Making predictions for new time series based on these models follows the same pattern: first the time series are featurized using featurize_timeseries, and then predictions are made based on these features using predict.model_predictions,

from sklearn.metrics import accuracy_score
from cesium.predict import model_predictions

preds_cesium = model_predictions(fset_cesium, model_cesium, return_probs=False)
preds_guo = model_predictions(fset_guo, model_guo, return_probs=False)
preds_dwt = model_predictions(fset_dwt, model_dwt, return_probs=False)

print("Built-in cesium features: training accuracy={:.2%}, test accuracy={:.2%}".format(
          accuracy_score(preds_cesium[train], eeg["classes"][train]),
          accuracy_score(preds_cesium[test], eeg["classes"][test])))
print("Guo et al. features: training accuracy={:.2%}, test accuracy={:.2%}".format(
          accuracy_score(preds_guo[train], eeg["classes"][train]),
          accuracy_score(preds_guo[test], eeg["classes"][test])))
print("Wavelet transform features: training accuracy={:.2%}, test accuracy={:.2%}".format(
          accuracy_score(preds_dwt[train], eeg["classes"][train]),
          accuracy_score(preds_dwt[test], eeg["classes"][test])))

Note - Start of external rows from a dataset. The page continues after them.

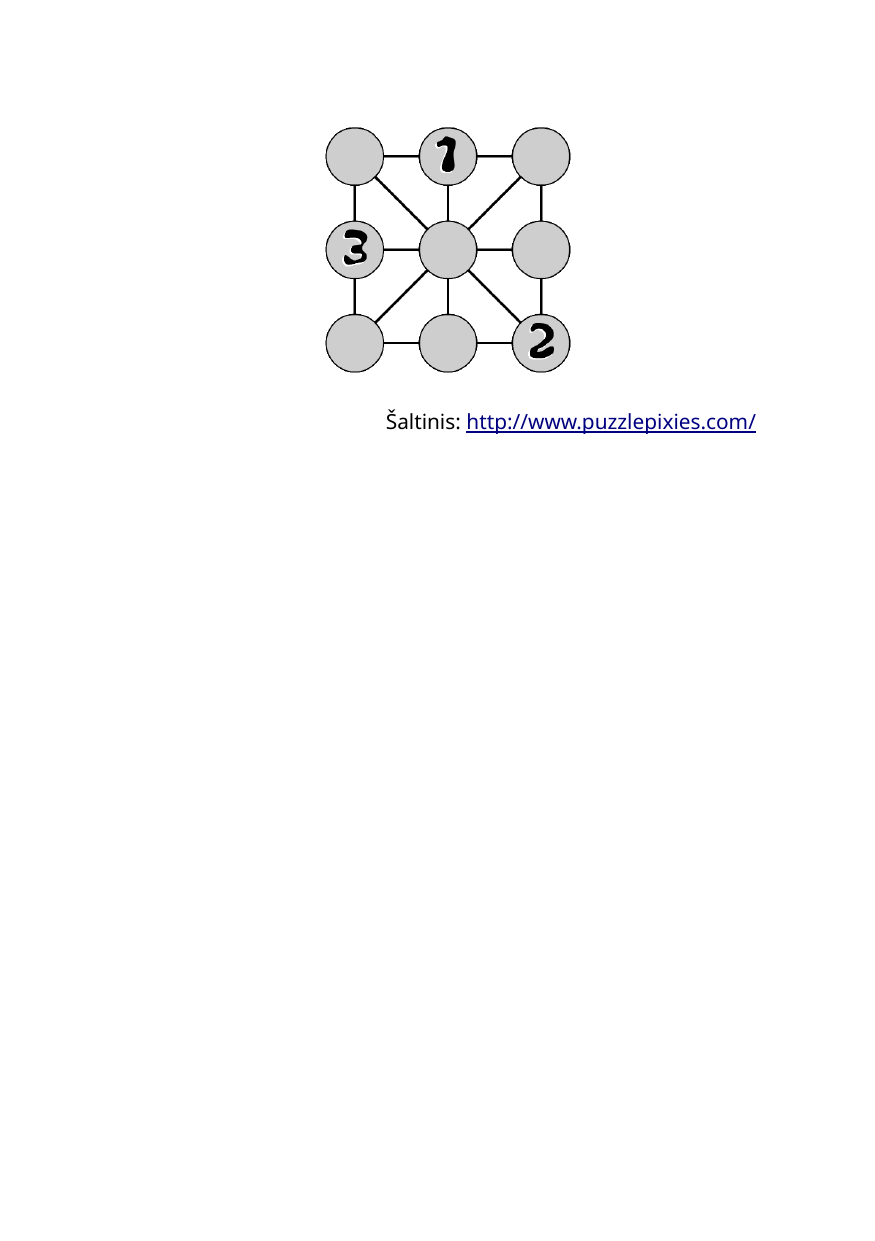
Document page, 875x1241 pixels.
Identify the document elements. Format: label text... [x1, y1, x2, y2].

text Šaltinis: http://www.puzzlepixies.com/ [118, 407, 756, 436]
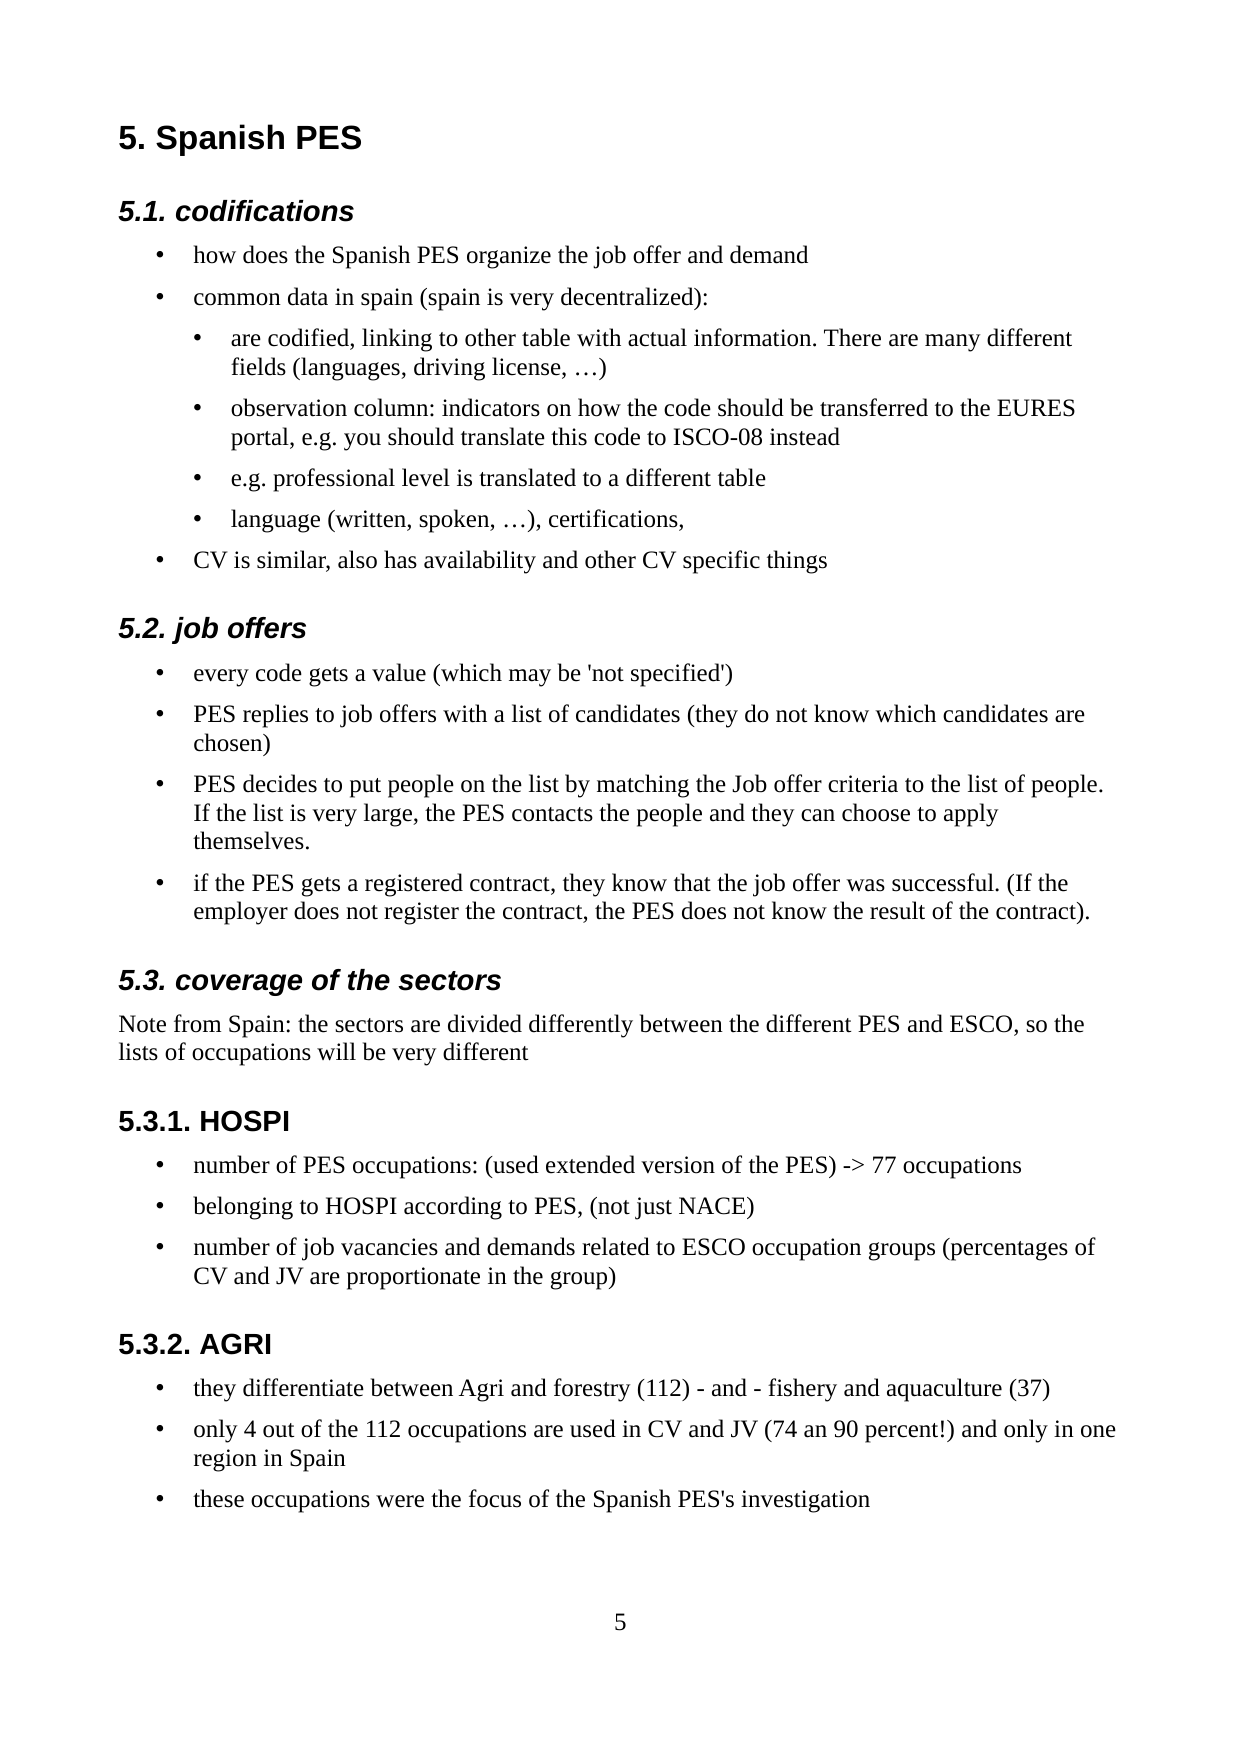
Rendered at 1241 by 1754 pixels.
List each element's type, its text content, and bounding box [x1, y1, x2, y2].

list these occupations were the focus of the Spanish PES's investigation [156, 1484, 1122, 1513]
list belonging to HOSPI according to PES, (not just NACE) [156, 1191, 1122, 1220]
subtitle Spanish PES [118, 118, 1122, 157]
list PES decides to put people on the list by matching the Job offer criteria to the list of people. If the list is very large, the PES contacts the people and they can choose to apply themselves. [156, 769, 1122, 855]
list common data in spain (spain is very decentralized): [156, 282, 1122, 310]
list e.g. professional level is translated to a different table [193, 463, 1122, 492]
list number of PES occupations: (used extended version of the PES) -> 77 occupations [156, 1150, 1122, 1178]
list how does the Spanish PES organize the job offer and demand [156, 240, 1122, 269]
list are codified, linking to other table with actual information. There are many different fields (languages, driving license, …) [193, 323, 1122, 380]
list only 4 out of the 112 occupations are used in CV and JV (74 an 90 percent!) and only in one region in Spain [156, 1414, 1122, 1472]
text Note from Spain: the sectors are divided differently between the different PES and ESCO, so the lists of occupations will be very different [118, 1009, 1122, 1066]
list if the PES gets a registered contract, they know that the job offer was successful. (If the employer does not register the contract, the PES does not know the result of the contract). [156, 868, 1122, 925]
list every code gets a value (which may be 'not specified') [156, 658, 1122, 686]
list CV is similar, also has availability and other CV specific things [156, 545, 1122, 574]
subtitle HOSPI [118, 1104, 1122, 1137]
list PES replies to job offers with a list of candidates (they do not know which candidates are chosen) [156, 699, 1122, 756]
subtitle job offers [118, 612, 1122, 645]
list they differentiate between Agri and forestry (112) - and - fishery and aquaculture (37) [156, 1373, 1122, 1402]
subtitle AGRI [118, 1327, 1122, 1361]
list observation column: indicators on how the code should be transferred to the EURES portal, e.g. you should translate this code to ISCO-08 instead [193, 393, 1122, 450]
list number of job vacancies and demands related to ESCO occupation groups (percentages of CV and JV are proportionate in the group) [156, 1232, 1122, 1290]
subtitle codifications [118, 194, 1122, 228]
subtitle coverage of the sectors [118, 963, 1122, 996]
list language (written, spoken, …), certifications, [193, 504, 1122, 533]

Built-in cesium features: training accuracy=100.00%, test accuracy=83.20%
Guo et al. features: training accuracy=90.93%, test accuracy=84.80%
Wavelet transform features: training accuracy=100.00%, test accuracy=95.20%

The workflow presented here is intentionally simplistic and omits many important steps such as feature selection, model parameter selection, etc., which may all be incorporated just as they would for any other scikit-learn analysis. But with essentially three function calls (featurize_time_series, build_model_from_featureset, and model_predictions), we are able to build a model from a set of time series and make predictions on new, unlabeled data. In upcoming posts we’ll introduce the web frontend for cesium and describe how the same analysis can be performed in a browser with no setup or coding required.